Kulağa ‘Teflon Piston’ Yerleştiriliyor
Hastalığın günümüzde 3 tedavi şekli bulunmaktadır. Bu hastalar işitme cihazı kullanabilir ve iyi sonuçlar alabilirler. Ancak bu yöntem hastalığın ilerlemesini durdurmaz ve ömür boyu kullanım gerektirir.
İkinci tedavi seçeneği ise ilaç kullanımıdır. Bunun için çeşitli ilaçlar kullanılabilir. Ancak bunlar hastalığın hızlı ilerlediği aktif dönemleri azaltmak için önerilir. İşitmeyi daha iyi hale getirmez ve sürekli kullanılmaz. Yani hastalığın tedavisinde sınırlı yerleri vardır.
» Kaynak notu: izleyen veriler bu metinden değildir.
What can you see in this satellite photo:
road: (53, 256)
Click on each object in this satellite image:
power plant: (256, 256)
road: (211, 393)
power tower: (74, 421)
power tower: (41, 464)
Tedavi için cerrahi müdahalenin tespit edildiği aşamada ise otoskleroz hastalığı tedavisi için uygulanan ameliyata geçilmektedir. Bu ameliyatın adı ‘stapedektomi' ameliyatıdır. Genellikle ‘teflon piston' diye isimlendirdiğimiz bir protez, hareketsiz durumdaki üzengi kemikçiğinin yerine yerleştirilir. Protezin çengel şeklindeki üst kısmı örs kemiğine asılır.
Böylece kemiğine gelen ses titreşimleri bu protez vasıtası ile üzengi tabanına açılan delikten iç kulak sıvılarında ulaşır ve bu sıvıda dalgalar oluşturarak duyma yeniden sağlanır. Uzmanlık gerektiren bu ameliyat, gelişmiş ameliyat mikroskopları kullanılarak bazen de lazer yardımıyla yapılır.
Baş Dönmesi Geçmeden Seyahate Çıkmayın…
Ameliyat sonrasındaki olası belirtiler, kendini baş dönmesi şeklinde gösterebilmektedir.
Bazen bulantı ve kusma da baş dönmesine eşlik edebilir ancak bu geçici bir durumdur. Ağrı nadiren olur ve hafiftir. Ameliyat sonrası erken dönemde hastalar baş dönmeleri tamamen geçene kadar, uçak ve araba ile seyahat etmekten, dalış yapmaktan ve ağır kaldırma gibi hareketlerden sakınmalıdırlar.